Misalnya semata BYD Dolphin, mobil listrik selama China yang dimaksud dibanderol dengan harga jual sekitar Rp400 jutaan, 50% lebih besar terjangkau dari MX-30. Namun, baterainya lebih banyak besar: 44,9 kWh (varian tertinggi) dan juga jarak tempuh lebih lanjut jauh: hingga 405 km (NEDC). Fitur pun tak kalah canggih, misalnya layar sentuh putar.
“Mazda MX-30 adalah manifestasi dari idealisme Mazda. Sebuah bukti nyata bahwa Mazda mampu mengubah persepsi rakyat tentang sensasi berkendara yang digunakan diberikan sebuah kendaraan listrik,” jelas Ricky Thio, Chief Operating Officer PT Eurokars Motor Indonesia (EMI).
Ricky mengumumkan bahwa Mazda MX-30 menggunakan filosofi Jinba-Ittai yang memprioritaskan kesatuan antara pengemudi juga kendaraannya. Juga Kodo Design yang minimalis dan juga elegan. “Setiap detail Mazda MX-30 dibuat secara cermat agar perjalanan terasa lebih lanjut personal,” ujar Ricky.
Freestyle Doors

Salah satu keunikan Mazda MX-30 adalah Freestyle Doors, memungkinkan penumpang mempunyai akses lapang untuk keluar-masuk kendaraan. Selain itu, Mazda MX-30 tampil dengan pilihan perpaduan dua warna yang mana semakin menonjolkan keelokan bentuk kabin ala coupe.
Untuk Pengaplikasian Perkotaan
Kapasitas daya penyimpan daya yang tersebut bukan terlalu besar menghasilkan Mazda MX-30 direkomendasikan untuk mobilitas perkotaan. Desain kompak juga sangat cocok untuk jalanan perkotaan dengan kepadatan lalu ruang parkir terbatas.
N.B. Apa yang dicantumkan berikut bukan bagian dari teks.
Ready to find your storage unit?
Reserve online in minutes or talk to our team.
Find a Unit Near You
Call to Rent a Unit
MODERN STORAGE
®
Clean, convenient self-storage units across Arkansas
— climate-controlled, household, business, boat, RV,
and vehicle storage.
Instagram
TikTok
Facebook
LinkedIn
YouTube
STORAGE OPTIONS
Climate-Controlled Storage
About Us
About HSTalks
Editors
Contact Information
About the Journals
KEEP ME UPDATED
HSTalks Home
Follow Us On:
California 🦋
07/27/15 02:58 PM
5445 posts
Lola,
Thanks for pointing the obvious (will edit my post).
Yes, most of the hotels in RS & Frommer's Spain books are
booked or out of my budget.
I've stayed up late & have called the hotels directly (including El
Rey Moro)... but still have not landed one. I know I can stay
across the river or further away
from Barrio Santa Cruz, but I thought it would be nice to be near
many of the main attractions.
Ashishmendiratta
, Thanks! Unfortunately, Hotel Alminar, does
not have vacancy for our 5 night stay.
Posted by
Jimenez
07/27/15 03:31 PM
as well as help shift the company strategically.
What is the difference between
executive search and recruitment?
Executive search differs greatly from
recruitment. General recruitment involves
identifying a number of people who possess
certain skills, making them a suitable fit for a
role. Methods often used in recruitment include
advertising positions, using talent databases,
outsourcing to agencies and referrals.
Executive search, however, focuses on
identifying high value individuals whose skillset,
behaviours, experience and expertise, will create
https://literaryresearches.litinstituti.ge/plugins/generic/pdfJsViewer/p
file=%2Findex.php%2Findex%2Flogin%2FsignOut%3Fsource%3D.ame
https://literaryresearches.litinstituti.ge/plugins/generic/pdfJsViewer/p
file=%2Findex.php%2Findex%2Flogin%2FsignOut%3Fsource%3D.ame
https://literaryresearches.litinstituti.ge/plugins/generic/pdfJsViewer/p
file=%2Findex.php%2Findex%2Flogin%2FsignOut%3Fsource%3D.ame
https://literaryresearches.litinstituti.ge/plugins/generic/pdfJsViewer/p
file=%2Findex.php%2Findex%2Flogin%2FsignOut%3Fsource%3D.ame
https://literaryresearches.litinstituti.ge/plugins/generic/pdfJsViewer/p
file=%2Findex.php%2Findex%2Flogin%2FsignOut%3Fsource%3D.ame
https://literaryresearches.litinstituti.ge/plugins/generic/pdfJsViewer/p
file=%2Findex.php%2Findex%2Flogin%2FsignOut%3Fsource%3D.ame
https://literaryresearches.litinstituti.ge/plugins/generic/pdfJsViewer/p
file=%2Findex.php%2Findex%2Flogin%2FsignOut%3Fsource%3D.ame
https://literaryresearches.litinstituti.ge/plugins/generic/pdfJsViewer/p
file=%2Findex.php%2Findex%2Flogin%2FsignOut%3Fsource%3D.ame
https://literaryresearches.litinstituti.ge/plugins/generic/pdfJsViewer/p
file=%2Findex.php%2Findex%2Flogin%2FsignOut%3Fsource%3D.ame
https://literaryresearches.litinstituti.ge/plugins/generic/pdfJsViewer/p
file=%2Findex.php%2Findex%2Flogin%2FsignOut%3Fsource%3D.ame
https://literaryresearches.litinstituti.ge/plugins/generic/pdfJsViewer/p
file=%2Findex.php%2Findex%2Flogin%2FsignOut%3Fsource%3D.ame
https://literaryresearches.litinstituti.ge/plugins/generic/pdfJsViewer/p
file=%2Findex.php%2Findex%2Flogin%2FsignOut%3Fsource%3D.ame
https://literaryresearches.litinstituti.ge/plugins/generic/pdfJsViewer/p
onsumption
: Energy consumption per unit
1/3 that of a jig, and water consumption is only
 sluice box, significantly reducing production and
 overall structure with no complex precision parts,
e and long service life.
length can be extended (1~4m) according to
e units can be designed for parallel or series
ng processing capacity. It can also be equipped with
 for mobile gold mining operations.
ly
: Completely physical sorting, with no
“Kita sudah ada ukur pengguna mobil ini, kalau saya tinggal di area Kelapa Gading, dari rumah cuma jalan pakai mobil ini, sampai ke kantor saya charge, setelahnya itu saya mau pakai ke kantor Porsche, sampai sana, balik lagi saya charge. (Ditinggal) makan siang. Jadi memang benar mesti ada trip planner-nya untuk mobil ini,” ujar Thio.
Selain itu, penyelenggaraan akumulator dengan kapasitas tak terlalu besar memproduksi bobot kendaraan semakin ringan. Ini adalah akan sesuai dengan filosofi Mazda yang digunakan mengutamakan kenyamanan pengemudi kemudian penumpang.
“Baterai itu ujung-ujungnya ngaruh ke bobot. Bobot itu ngaruhnya ke Jinba Ittai. Ukuran yang mana pas pada hal dua aspek, pertama bobot kendaraan, kedua penggunaannya. Karena penyelenggaraan ini untuk urban, pemanfaatan di kota. 200 kilometer itu sebenarnya telah banyak,” tambah Glen Reinner, Product & Dealer Marketing Asst. Manager PT Eurokars MotorIndonesia.